As a Medicaid recipient, you have the right to receive necessary medical care and services that help improve your health and well-being. However, sometimes, health care providers may bill for services that are not medically necessary or may upcode (bill for more expensive services than what you received). This can result in unnecessary costs to the Medicaid program and it may fall under Medicaid fraud.
What is challenging is that if you do not know much about medical terms, may be difficult to differentiate between essential services and nonessential. It is important to know the clear lines that define these categories to clearly demarcate what qualifies as necessary and what may be a potential fraud.
Examples of unnecessary billing for medical services
Below are some examples of medical order or tests and services that go beyond what is medically necessary for the patient’s well-being.

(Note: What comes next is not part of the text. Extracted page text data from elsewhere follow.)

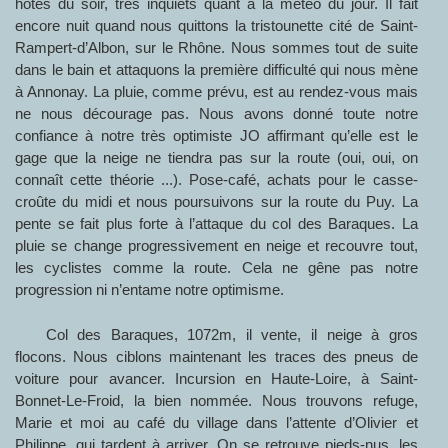
hôtes du soir, très inquiets quant à la météo du jour. Il fait
encore nuit quand nous quittons la tristounette cité de Saint-
Rampert-d’Albon, sur le Rhône. Nous sommes tout de suite
dans le bain et attaquons la première difficulté qui nous mène
à Annonay. La pluie, comme prévu, est au rendez-vous mais
ne nous décourage pas. Nous avons donné toute notre
confiance à notre très optimiste JO affirmant qu’elle est le
gage que la neige ne tiendra pas sur la route (oui, oui, on
connaît cette théorie ...). Pose-café, achats pour le casse-
croûte du midi et nous poursuivons sur la route du Puy. La
pente se fait plus forte à l’attaque du col des Baraques. La
pluie se change progressivement en neige et recouvre tout,
les cyclistes comme la route. Cela ne gêne pas notre
progression ni n’entame notre optimisme.
Col des Baraques, 1072m, il vente, il neige à gros
flocons. Nous ciblons maintenant les traces des pneus de
voiture pour avancer. Incursion en Haute-Loire, à Saint-
Bonnet-Le-Froid, la bien nommée. Nous trouvons refuge,
Marie et moi au café du village dans l’attente d’Olivier et
Philippe, qui tardent à arriver. On se retrouve pieds-nus, les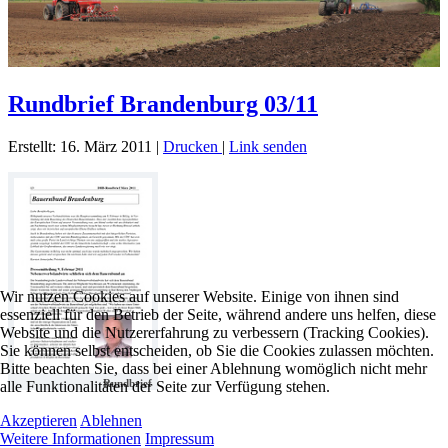
Rundbrief Brandenburg 03/11
Erstellt: 16. März 2011
|
Drucken
|
Link senden
Wir nutzen Cookies auf unserer Website. Einige von ihnen sind
essenziell für den Betrieb der Seite, während andere uns helfen, diese
Website und die Nutzererfahrung zu verbessern (Tracking Cookies).
Sie können selbst entscheiden, ob Sie die Cookies zulassen möchten.
Bitte beachten Sie, dass bei einer Ablehnung womöglich nicht mehr
Rundbrief
alle Funktionalitäten der Seite zur Verfügung stehen.
Akzeptieren
Ablehnen
Weitere Informationen
Impressum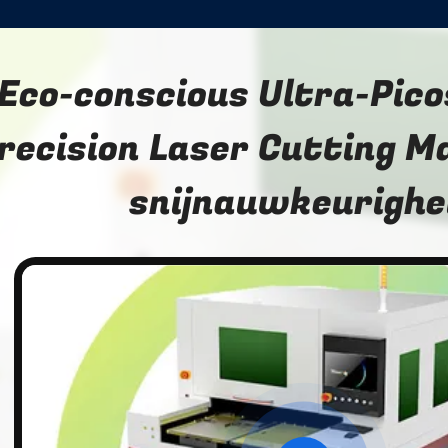
Eco-conscious Ultra-Pico
recision Laser Cutting M
snijnauwkeurighe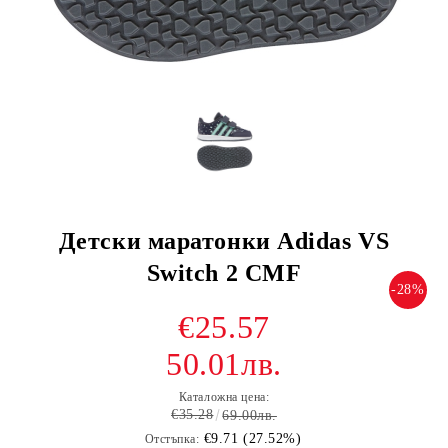
Детски маратонки Adidas VS
Switch 2 CMF
-28%
€25.57
50.01лв.
Каталожна цена:
€35.28
69.00лв.
€9.71 (27.52%)
Отстъпка: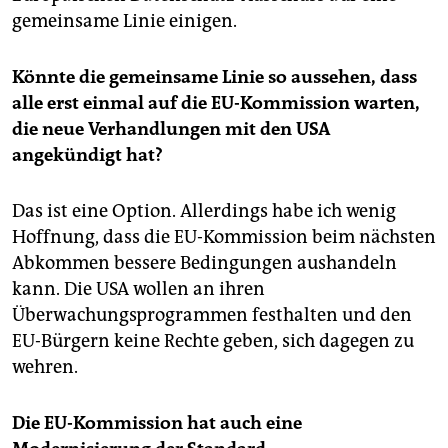
gemeinsame Linie einigen.
Könnte die gemeinsame Linie so aussehen, dass
alle erst einmal auf die EU-Kommission warten,
die neue Verhandlungen mit den USA
angekündigt hat?
Das ist eine Option. Allerdings habe ich wenig
Hoffnung, dass die EU-Kommission beim nächsten
Abkommen bessere Bedingungen aushandeln
kann. Die USA wollen an ihren
Überwachungsprogrammen festhalten und den
EU-Bürgern keine Rechte geben, sich dagegen zu
wehren.
Die EU-Kommission hat auch eine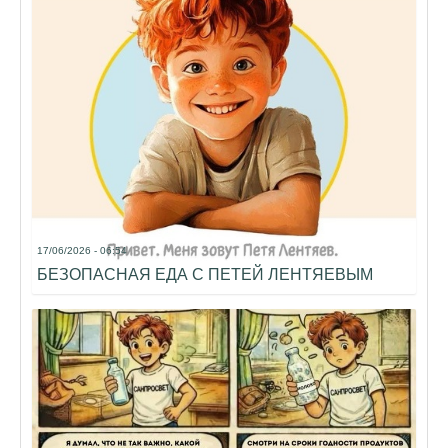
17/06/2026 - 06:54
БЕЗОПАСНАЯ ЕДА С ПЕТЕЙ ЛЕНТЯЕВЫМ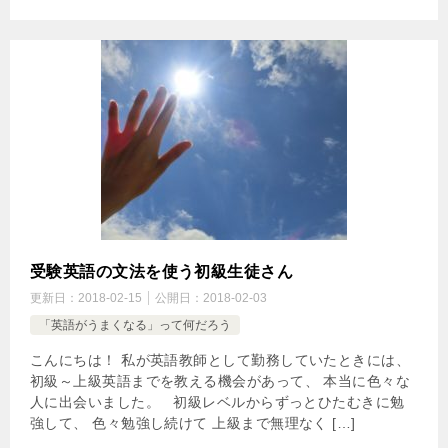
受験英語の文法を使う初級生徒さん
更新日：
2018-02-15
公開日：
2018-02-03
「英語がうまくなる」って何だろう
こんにちは！ 私が英語教師として勤務していたときには、
初級～上級英語までを教える機会があって、 本当に色々な
人に出会いました。 初級レベルからずっとひたむきに勉
強して、 色々勉強し続けて 上級まで無理なく […]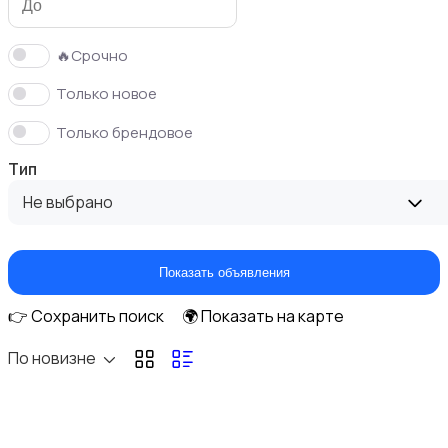
Мониторы
🔥Срочно
Только новое
Только брендовое
Тип
Клавиатуры и мыши
Не выбрано
Показать объявления
👉 Сохранить поиск
🌍 Показать на карте
Оргтехника и расходники
По новизне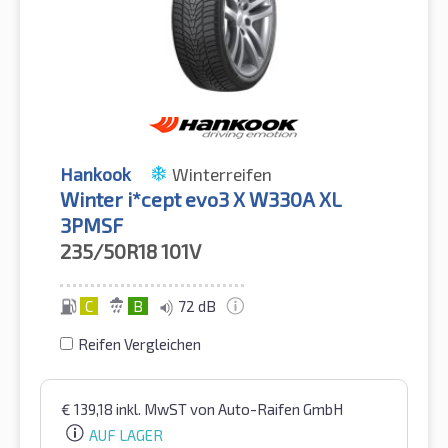
Hankook
Winterreifen
Winter i*cept evo3 X W330A XL
3PMSF
235/50R18
101V
C
B
72 dB
Reifen Vergleichen
€
139,18
inkl. MwST
von Auto-Raifen GmbH
AUF LAGER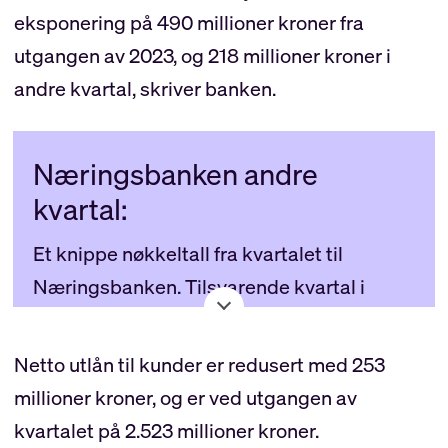
eksponering på 490 millioner kroner fra
utgangen av 2023, og 218 millioner kroner i
andre kvartal, skriver banken.
Næringsbanken andre
kvartal:
Et knippe nøkkeltall fra kvartalet til
Næringsbanken. Tilsvarende kvartal i
parentes i fjor.
Netto utlån til kunder er redusert med 253
Resultat etter skatt: -19,2 mill. (-14,3)
millioner kroner, og er ved utgangen av
Annualisert egenkapitalavkastning: -9,5
kvartalet på 2.523 millioner kroner.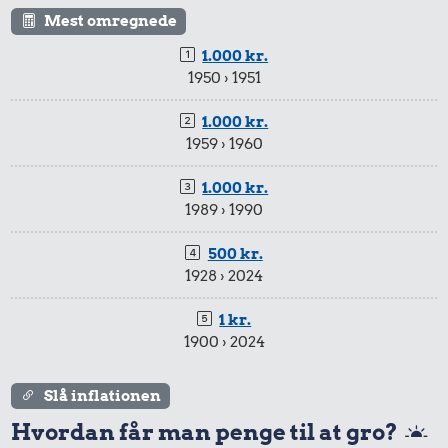
Mest omregnede
1.000 kr.
1950 › 1951
1.000 kr.
1959 › 1960
19 kr.
5.419 kr.
1.000 kr.
5,91 kr.
10 karklude
Kat
1989 › 1990
Æble
500 kr.
1928 › 2024
1 kr.
1900 › 2024
Slå inflationen
54 kr.
Hvordan får man penge til at gro?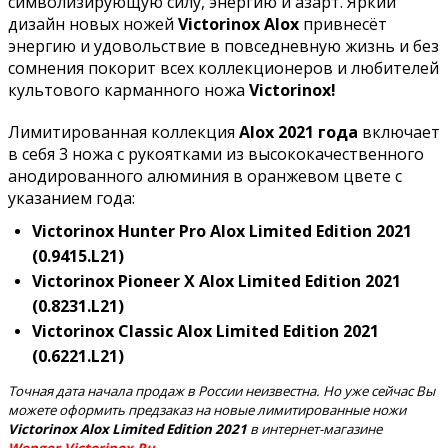
символизирующую силу, энергию и азарт. Яркий
дизайн новых ножей
Victorinox Alox
привнесёт
энергию и удовольствие в повседневную жизнь и без
сомнения покорит всех коллекционеров и любителей
культового карманного ножа
Victorinox!
Лимитированная коллекция
Alox 2021 года
включает
в себя 3 ножа с рукоятками из высококачественного
анодированного алюминия в оранжевом цвете с
указанием года:
Victorinox Hunter Pro Alox Limited Edition 2021
(0.9415.L21)
Victorinox Pioneer X Alox Limited Edition 2021
(0.8231.L21)
Victorinox Classic Alox Limited Edition 2021
(0.6221.L21)
Точная дата начала продаж в России неизвестна. Но уже сейчас Вы
можете оформить предзаказ на новые лимитированные ножи
Victorinox Alox Limited Edition 2021
в интернет-магазине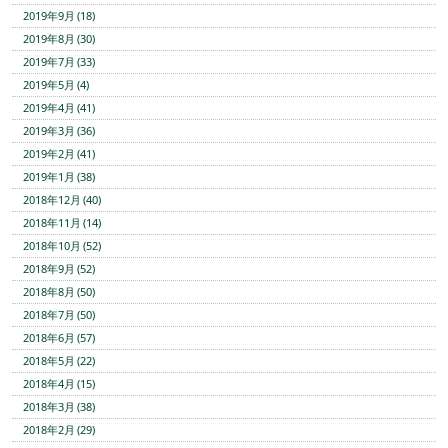
2019年9月 (18)
2019年8月 (30)
2019年7月 (33)
2019年5月 (4)
2019年4月 (41)
2019年3月 (36)
2019年2月 (41)
2019年1月 (38)
2018年12月 (40)
2018年11月 (14)
2018年10月 (52)
2018年9月 (52)
2018年8月 (50)
2018年7月 (50)
2018年6月 (57)
2018年5月 (22)
2018年4月 (15)
2018年3月 (38)
2018年2月 (29)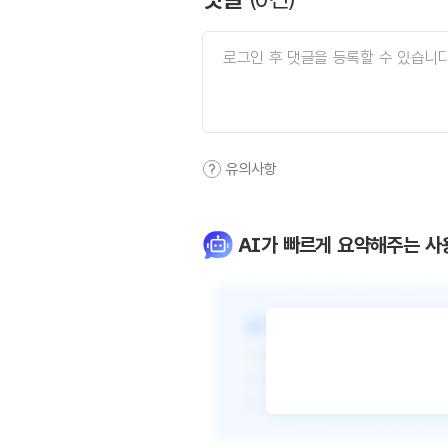
유의사항
AI가 빠르게 요약해주는 사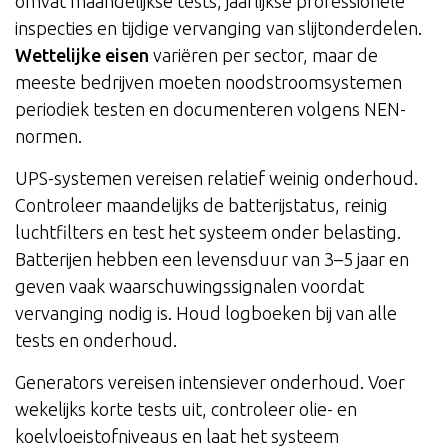
omvat maandelijkse tests, jaarlijkse professionele
inspecties en tijdige vervanging van slijtonderdelen.
Wettelijke eisen
variëren per sector, maar de
meeste bedrijven moeten noodstroomsystemen
periodiek testen en documenteren volgens NEN-
normen.
UPS-systemen vereisen relatief weinig onderhoud.
Controleer maandelijks de batterijstatus, reinig
luchtfilters en test het systeem onder belasting.
Batterijen hebben een levensduur van 3–5 jaar en
geven vaak waarschuwingssignalen voordat
vervanging nodig is. Houd logboeken bij van alle
tests en onderhoud.
Generators vereisen intensiever onderhoud. Voer
wekelijks korte tests uit, controleer olie- en
koelvloeistofniveaus en laat het systeem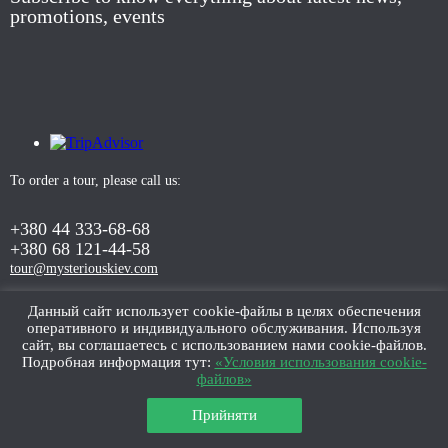
promotions, events
To order a tour, please call us:
+380 44 333-68-68
+380 68 121-44-58
tour@mysteriouskiev.com
Данный сайт использует cookie-файлы в целях обеспечения
оперативного и индивидуального обслуживания. Используя
ORDER TOUR
сайт, вы соглашаетесь с использованием нами cookie-файлов.
Подробная информация тут:
«Условия использования cookie-
файлов»
Прийняти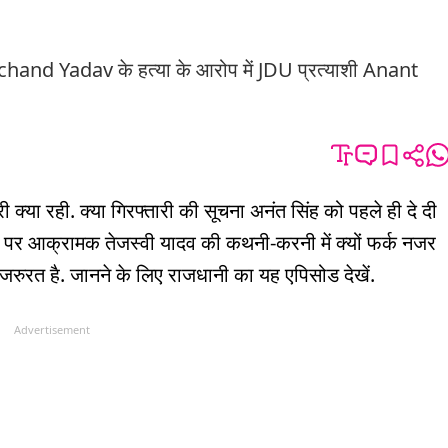
and Yadav के हत्या के आरोप में JDU प्रत्याशी Anant
ी क्या रही. क्या गिरफ्तारी की सूचना अनंत सिंह को पहले ही दे दी
ं पर आक्रामक तेजस्वी यादव की कथनी-करनी में क्यों फर्क नजर
जरुरत है. जानने के लिए राजधानी का यह एपिसोड देखें.
Advertisement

- Ordering frequent and repetitive MRI scans for a stable
- Performing unnecessary CT scans for minor injuries
- Ordering multiple blood tests for a patient without a clear medical indication
- Conducting frequent and redundant urinalysis for a stable condition
- Scheduling unnecessary specialist consultations without a valid medical reason or referral.
- Repeatedly seeking consultations for a well-managed chronic condition without clear complications
Recognizing and addressing these practices is crucial for preserving the effectiveness and financial sustainability of the Medicaid program. But what if you really need those tests?
How would you know you are receiving unnecessary services?
It can be challenging to distinguish between necessary and unnecessary medical services. While some tests may seem excessive, they often play a crucial role in accurately diagnosing a patient’s condition and ensuring their well-being. It is important to remember that medical professionals thoroughly approach diagnosis and treatment to ensure the best possible outcomes for their patients.
This is why it is essential to ask questions. Inquire about the reason behind specific tests or procedures. You may also seek a second opinion to confirm the necessity of recommended services.
What to do if you suspect Medicaid fraud:
If you suspect Medicaid fraud, it is a civic duty to report it. Here are the steps to report possible fraudulent activity:
- Contact Medicaid: Reach out to your state’s Medicaid office with detailed information about the suspected fraud. Provide dates, services and any evidence you may have.
- Use hotlines: Many states offer hotlines for reporting fraud anonymously. Check your state’s Medicaid website for the appropriate contact information.
However, it is essential to document any evidence you have to prove that the act is indeed fraudulent. Remember, health care professionals may administer services that may appear irrelevant to a patient’s condition. But there are times that they are necessary to ensure accurate diagnosis and treatment. You may want to seek legal advice from a qui tam attorney. They can help you determine if what you have will be enough to receive a whistleblower reward for reporting fraudulent actions.
By reporting potential Medicaid fraud, you contribute to the overall well-being of the health care system and ensure that resources are allocated where they are genuinely needed.